▸ Exercise brief
Wherever the word "Ministère" occurs in the listing below, copy that whole line.

___ Given data

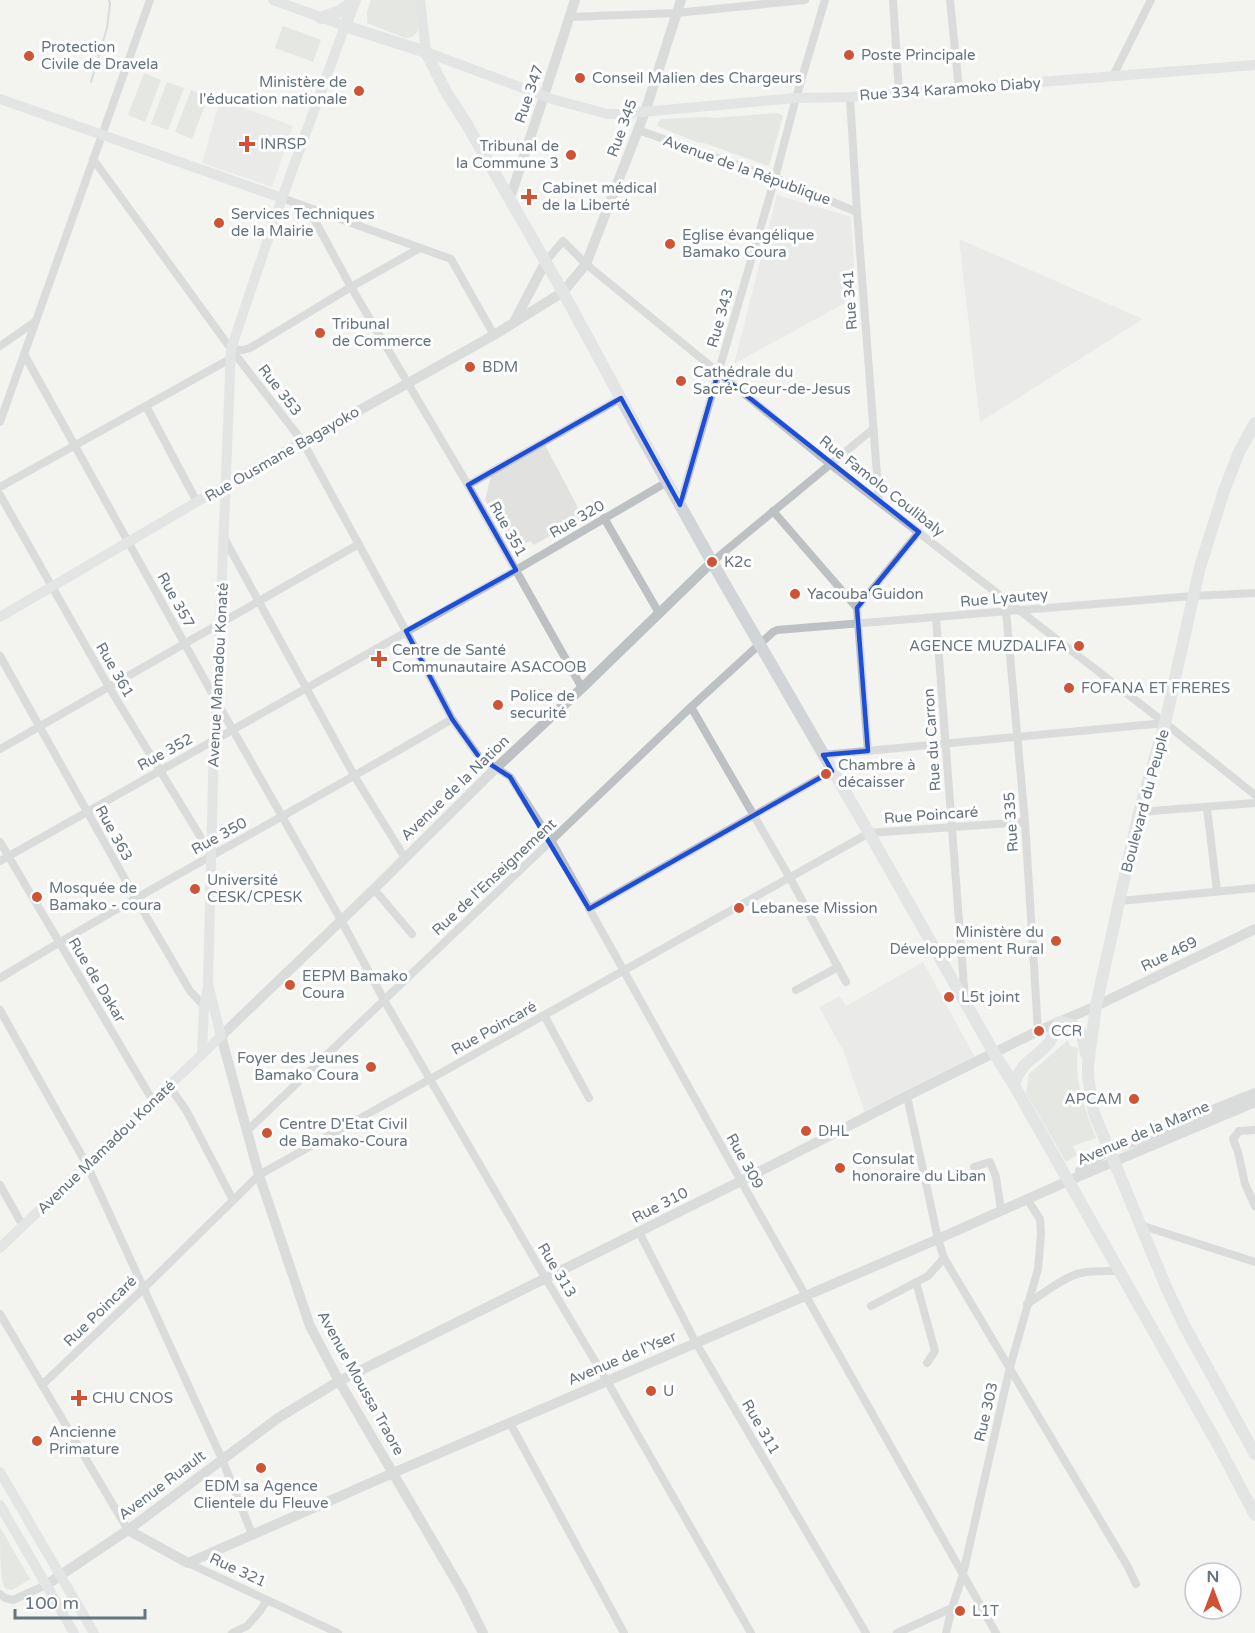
<svg xmlns="http://www.w3.org/2000/svg" width="1255" height="1633" font-family="'Varela Round',sans-serif">
<rect width="100%" height="100%" fill="#f3f3f0"/>
<g fill="#e1e2e0">
<path d="M220,99L293,126L272,187L202,163Z"/>
<path d="M777,195L851,217L856,297L734,364Z"/>
<path d="M959,239L1143,319L980,422Z"/>
<path d="M545,445L583,517L534,545L530,541L512,549L485,500L492,472Z"/>
<path d="M923,962L976,1059L866,1115L843,1050L819,1007L840,996L846,1006Z"/>
</g>
<g fill="#d5dad1">
<path d="M371,0H417L418,31L412,37L405,38L367,23V12Z"/>
<path d="M283,26L321,40L313,62L275,48Z"/>
<path d="M144,73L161,80L145,122L128,115Z"/>
<path d="M167,82L184,88L168,130L151,124Z"/>
<path d="M191,90L208,97L192,139L175,132Z"/>
<path d="M778,113L783,116L769,166L704,143L696,142L657,126L660,119L707,117L713,118Z"/>
<path d="M1068,1040L1070,1046L1078,1048C1074,1084 1084,1105 1096,1138L1073,1146L1077,1155L1066,1162L1026,1093L1029,1074Z"/>
<path d="M0,1527L30,1579L12,1590C8,1589 7,1590 4,1586C0,1575 0,1541 0,1527Z"/>
</g>
<g fill="none" stroke-linecap="round" stroke-linejoin="round">
<path stroke="#b6c0c4" stroke-width="2" d="M91,82L107,28L110,4L109,0"/>
<g stroke="#bdc1c3" stroke-width="8">
<path d="M893,0L899,93"/>
<path d="M950,0L959,89"/>
<path d="M570,17L676,13L805,0"/>
<path d="M1113,76L1151,0"/>
<path d="M850,97L857,212L879,501"/>
<path d="M638,130L775,178L857,212"/>
<path d="M93,159L231,349L303,442L406,631L452,719L479,757L510,777L552,842L741,1181L996,1633"/>
<path d="M282,198L451,259L494,335"/>
<path d="M308,208L351,287L468,485L582,688"/>
<path d="M546,261L563,241L586,264L830,464L1165,723L1255,795"/>
<path d="M0,346L36,321"/>
<path d="M231,349L243,350L250,348L351,287L420,248"/>
<path d="M24,354L217,702L341,920L384,1000L546,1279L607,1381L751,1633"/>
<path d="M146,406L197,502"/>
<path d="M0,422L150,0"/>
<path d="M468,485L621,398"/>
<path d="M0,487L230,359"/>
<path d="M0,495L109,687L211,854"/>
<path d="M680,504L775,178L796,98L825,0"/>
<path d="M773,511L857,608L868,751"/>
<path d="M604,518L659,613"/>
<path d="M224,538L355,777L405,858"/>
<path d="M712,562L873,429"/>
<path d="M857,608L919,532"/>
<path d="M1006,611L1025,822L1038,1031"/>
<path d="M936,617L965,1000"/>
<path d="M0,656L135,897L190,991L205,1007"/>
<path d="M691,707L790,878L846,982"/>
<path d="M0,749L359,544"/>
<path d="M823,755L1165,723"/>
<path d="M1207,808L1217,891"/>
<path d="M1139,812L1255,803"/>
<path d="M0,842L153,1101"/>
<path d="M0,861L516,570L667,482"/>
<path d="M374,889L412,934"/>
<path d="M1120,901L1255,888"/>
<path d="M589,909L832,771"/>
<path d="M0,978C148,887 303,808 452,719"/>
<path d="M796,990L838,967"/>
<path d="M0,1010L87,1165L222,1459L252,1534"/>
<path d="M544,1015L589,1098"/>
<path d="M169,1086L186,1110L233,1200"/>
<path d="M907,1096L938,1239L944,1258L1128,1567L1136,1584"/>
<path d="M1255,1130L1239,1131L1233,1139L1238,1152L1245,1184L1255,1206"/>
<path d="M247,1131L691,707L773,632L777,630L1193,596L1255,593"/>
<path d="M974,1167L990,1162L996,1177L1001,1210"/>
<path d="M0,1185L23,1226"/>
<path d="M1140,1225L1255,1262"/>
<path d="M639,1232L696,1343L866,1633"/>
<path d="M916,1282L935,1351L927,1363"/>
<path d="M1027,1304C1041,1295 1065,1276 1081,1273C1094,1270 1107,1271 1119,1271"/>
<path d="M871,1306L928,1276L944,1258"/>
<path d="M0,1314L128,1530"/>
<path d="M42,1385L143,1289L259,1175L869,833L1025,822"/>
<path d="M510,1423L624,1633"/>
<path d="M188,1563L338,1633"/>
<path d="M0,1594L5,1598L13,1600L46,1585"/>
<path d="M232,1633L247,1626L260,1611L267,1600"/>
<path d="M897,1633L952,1608"/>
<path d="M946,1633L952,1608L963,1574L1010,1367L1038,1269L1041,1234L1040,1219L1027,1199"/>
</g>
<g stroke="#bdc1c3" stroke-width="10">
<path d="M510,198L544,96L575,0"/>
<path d="M514,322L546,261"/>
<path d="M224,486L494,335L563,292L586,264L645,112L681,0"/>
<path d="M1080,1171L1109,1150L1134,1142L1255,1093"/>
<path d="M128,1530L188,1563L393,1473L938,1239L1068,1181L1255,1102"/>
<path d="M46,1585L128,1530L278,1418L339,1381L741,1181L907,1096L1038,1031L1096,1006L1255,929"/>
<path d="M483,1633L462,1591L339,1381L310,1326L259,1175L221,1036L374,889L496,768L582,688L712,562"/>
</g>
<g stroke="#d1d5d8" stroke-width="10">
<path d="M420,0L426,52L555,100L608,114H620L796,98L850,97L1255,65"/>
<path d="M0,99L282,198"/>
<path d="M0,617L224,486"/>
<path d="M202,1054L204,1006L208,987"/>
<path d="M0,1248L221,1036L208,984L214,740L217,702L231,349L282,198L345,26L273,0"/>
<path d="M0,1472L94,1633"/>
<path d="M0,1505L74,1633"/>
</g>
<g stroke="#d1d5d8" stroke-width="12">
<path d="M355,0L345,26L426,52L445,90L466,123L563,292L639,432L712,562L869,833L994,1053L1014,1085L1218,1445L1255,1515"/>
<path d="M321,18L340,11L354,1"/>
<path d="M1255,423L1239,452L1224,491L1200,567L1165,723L1139,812L1096,1006L1088,1065V1077L1094,1113L1166,1287L1184,1325L1255,1454"/>
<path d="M1014,1085C1022,1060 1033,1061 1048,1044C1053,1038 1056,1028 1059,1022C1082,1025 1082,1033 1086,1054"/>
</g>
</g>
<path d="M0 0H1255V1633H0ZM718,373L919,532L857,608L868,751L823,755L832,771L589,909L510,777L479,757L452,719L406,631L516,570L468,485L621,398L680,505Z" fill="#f3f3f0" fill-opacity=".55" fill-rule="evenodd"/>
<path fill="none" stroke="#1d4ed8" stroke-width="4.5" stroke-linejoin="round" d="M718,373L919,532L857,608L868,751L823,755L832,771L589,909L510,777L479,757L452,719L406,631L516,570L468,485L621,398L680,505Z"/>
<g fill="#ce5435" stroke="#fff" stroke-width="2">
<circle cx="849" cy="55" r="6"/>
<circle cx="29" cy="56" r="6"/>
<circle cx="580" cy="78" r="6"/>
<circle cx="359" cy="91" r="6"/>
<path d="M244 135h6v6h6v6h-6v6h-6v-6h-6v-6h6z"/>
<circle cx="571" cy="155" r="6"/>
<path d="M526 188h6v6h6v6h-6v6h-6v-6h-6v-6h6z"/>
<circle cx="219" cy="223" r="6"/>
<circle cx="670" cy="244" r="6"/>
<circle cx="320" cy="333" r="6"/>
<circle cx="470" cy="367" r="6"/>
<circle cx="681" cy="381" r="6"/>
<circle cx="712" cy="562" r="6"/>
<circle cx="795" cy="594" r="6"/>
<circle cx="1079" cy="646" r="6"/>
<path d="M376 650h6v6h6v6h-6v6h-6v-6h-6v-6h6z"/>
<circle cx="1069" cy="688" r="6"/>
<circle cx="498" cy="705" r="6"/>
<circle cx="826" cy="774" r="6"/>
<circle cx="195" cy="889" r="6"/>
<circle cx="37" cy="897" r="6"/>
<circle cx="739" cy="908" r="6"/>
<circle cx="1056" cy="941" r="6"/>
<circle cx="290" cy="985" r="6"/>
<circle cx="949" cy="997" r="6"/>
<circle cx="1039" cy="1031" r="6"/>
<circle cx="371" cy="1067" r="6"/>
<circle cx="1134" cy="1099" r="6"/>
<circle cx="806" cy="1131" r="6"/>
<circle cx="267" cy="1133" r="6"/>
<circle cx="840" cy="1168" r="6"/>
<circle cx="651" cy="1391" r="6"/>
<path d="M76 1389h6v6h6v6h-6v6h-6v-6h-6v-6h6z"/>
<circle cx="37" cy="1441" r="6"/>
<circle cx="261" cy="1468" r="6"/>
<circle cx="960" cy="1611" r="6"/>
</g>
<g text-anchor="middle" stroke-width="6" stroke-linejoin="round" paint-order="stroke">
<g font-size="15" fill="#66747d" stroke="#fff" text-anchor="start">
<text x="41" y="52">Protection<tspan x="41" dy="17">Civile de Dravela</tspan></text>
<text x="861" y="60">Poste Principale</text>
<text x="592" y="83">Conseil Malien des Chargeurs</text>
<text x="347" y="87" text-anchor="end">Ministère de<tspan x="347" dy="17">l'éducation nationale</tspan></text>
<text x="260" y="149">INRSP</text>
<text x="559" y="151" text-anchor="end">Tribunal de<tspan x="559" dy="17">la Commune 3</tspan></text>
<text x="542" y="193">Cabinet médical<tspan x="542" dy="17">de la Liberté</tspan></text>
<text x="231" y="219">Services Techniques<tspan x="231" dy="17">de la Mairie</tspan></text>
<text x="682" y="240">Eglise évangélique<tspan x="682" dy="17">Bamako Coura</tspan></text>
<text x="332" y="329">Tribunal<tspan x="332" dy="17">de Commerce</tspan></text>
<text x="482" y="372">BDM</text>
<text x="693" y="377">Cathédrale du<tspan x="693" dy="17">Sacré-Coeur-de-Jesus</tspan></text>
<text x="724" y="567">K2c</text>
<text x="807" y="599">Yacouba Guidon</text>
<text x="1067" y="651" text-anchor="end">AGENCE MUZDALIFA</text>
<text x="392" y="655">Centre de Santé<tspan x="392" dy="17">Communautaire ASACOOB</tspan></text>
<text x="1081" y="693">FOFANA ET FRERES</text>
<text x="510" y="701">Police de<tspan x="510" dy="17">securité</tspan></text>
<text x="838" y="770">Chambre à<tspan x="838" dy="17">décaisser</tspan></text>
<text x="207" y="885">Université<tspan x="207" dy="17">CESK/CPESK</tspan></text>
<text x="49" y="893">Mosquée de<tspan x="49" dy="17">Bamako - coura</tspan></text>
<text x="751" y="913">Lebanese Mission</text>
<text x="1044" y="937" text-anchor="end">Ministère du<tspan x="1044" dy="17">Développement Rural</tspan></text>
<text x="302" y="981">EEPM Bamako<tspan x="302" dy="17">Coura</tspan></text>
<text x="961" y="1002">L5t joint</text>
<text x="1051" y="1036">CCR</text>
<text x="359" y="1063" text-anchor="end">Foyer des Jeunes<tspan x="359" dy="17">Bamako Coura</tspan></text>
<text x="1122" y="1104" text-anchor="end">APCAM</text>
<text x="279" y="1129">Centre D'Etat Civil<tspan x="279" dy="17">de Bamako-Coura</tspan></text>
<text x="818" y="1136">DHL</text>
<text x="852" y="1164">Consulat<tspan x="852" dy="17">honoraire du Liban</tspan></text>
<text x="663" y="1396">U</text>
<text x="92" y="1403">CHU CNOS</text>
<text x="49" y="1437">Ancienne<tspan x="49" dy="17">Primature</tspan></text>
<text x="261" y="1491" text-anchor="middle">EDM sa Agence<tspan x="261" dy="17">Clientele du Fleuve</tspan></text>
<text x="972" y="1616">L1T</text>
</g>
<g font-size="15" fill="#66747d" stroke="#fff">
<text transform="translate(950 89) rotate(-4)" y="5">Rue 334 Karamoko Diaby</text>
<text transform="translate(529 94) rotate(-71)" y="5">Rue 347</text>
<text transform="translate(622 128) rotate(-70)" y="5">Rue 345</text>
<text transform="translate(747 170) rotate(20)" y="5">Avenue de la République</text>
<text transform="translate(850 300) rotate(-94)" y="5">Rue 341</text>
<text transform="translate(720 318) rotate(-74)" y="5">Rue 343</text>
<text transform="translate(280 390) rotate(52)" y="5">Rue 353</text>
<text transform="translate(282 454) rotate(-30)" y="5">Rue Ousmane Bagayoko</text>
<text transform="translate(882 486) rotate(38)" y="5">Rue Famolo Coulibaly</text>
<text transform="translate(577 519) rotate(-30)" y="5">Rue 320</text>
<text transform="translate(508 529) rotate(61)" y="5">Rue 351</text>
<text transform="translate(1004 598) rotate(-5)" y="5">Rue Lyautey</text>
<text transform="translate(176 600) rotate(61)" y="5">Rue 357</text>
<text transform="translate(115 670) rotate(60)" y="5">Rue 361</text>
<text transform="translate(218 675) rotate(-87)" y="5">Avenue Mamadou Konaté</text>
<text transform="translate(932 740) rotate(-94)" y="5">Rue du Carron</text>
<text transform="translate(165 752) rotate(-29)" y="5">Rue 352</text>
<text transform="translate(455 788) rotate(-44)" y="5">Avenue de la Nation</text>
<text transform="translate(1145 801) rotate(-75)" y="5">Boulevard du Peuple</text>
<text transform="translate(931 815) rotate(-4)" y="5">Rue Poincaré</text>
<text transform="translate(1011 822) rotate(-94)" y="5">Rue 335</text>
<text transform="translate(114 833) rotate(61)" y="5">Rue 363</text>
<text transform="translate(219 836) rotate(-29)" y="5">Rue 350</text>
<text transform="translate(494 877) rotate(-43)" y="5">Rue de l'Enseignement</text>
<text transform="translate(1169 954) rotate(-26)" y="5">Rue 469</text>
<text transform="translate(97 980) rotate(59)" y="5">Rue de Dakar</text>
<text transform="translate(494 1028) rotate(-29)" y="5">Rue Poincaré</text>
<text transform="translate(1143 1133) rotate(-23)" y="5">Avenue de la Marne</text>
<text transform="translate(106 1147) rotate(-44)" y="5">Avenue Mamadou Konaté</text>
<text transform="translate(745 1161) rotate(61)" y="5">Rue 309</text>
<text transform="translate(660 1205) rotate(-27)" y="5">Rue 310</text>
<text transform="translate(557 1270) rotate(59)" y="5">Rue 313</text>
<text transform="translate(100 1311) rotate(-44)" y="5">Rue Poincaré</text>
<text transform="translate(622 1358) rotate(-23)" y="5">Avenue de l'Yser</text>
<text transform="translate(361 1383) rotate(61)" y="5">Avenue Moussa Traore</text>
<text transform="translate(986 1412) rotate(-77)" y="5">Rue 303</text>
<text transform="translate(761 1427) rotate(60)" y="5">Rue 311</text>
<text transform="translate(162 1485) rotate(-37)" y="5">Avenue Ruault</text>
<text transform="translate(238 1570) rotate(25)" y="5">Rue 321</text>
</g>
</g>
<g transform="translate(1213 1591)"><circle r="28" fill="#ffffff" stroke="#c2c7cb" stroke-width="1.5"/>
<path d="M0-4.5L10 22L0 15L-10 22Z" fill="#ce5435"/>
<text y="-9" font-size="16" font-weight="bold" text-anchor="middle" fill="#66747d">N</text>
</g>
<path d="M15 1609v9h130v-9" fill="none" stroke="#66747d" stroke-width="3"/>
<text x="24" y="1609" font-size="18" fill="#66747d" stroke="#ffffff" stroke-width="4.5" paint-order="stroke">100 m</text>
</svg>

______

▸ Result
<text x="347" y="87" text-anchor="end">Ministère de<tspan x="347" dy="17">l'éducation nationale</tspan></text>
<text x="1044" y="937" text-anchor="end">Ministère du<tspan x="1044" dy="17">Développement Rural</tspan></text>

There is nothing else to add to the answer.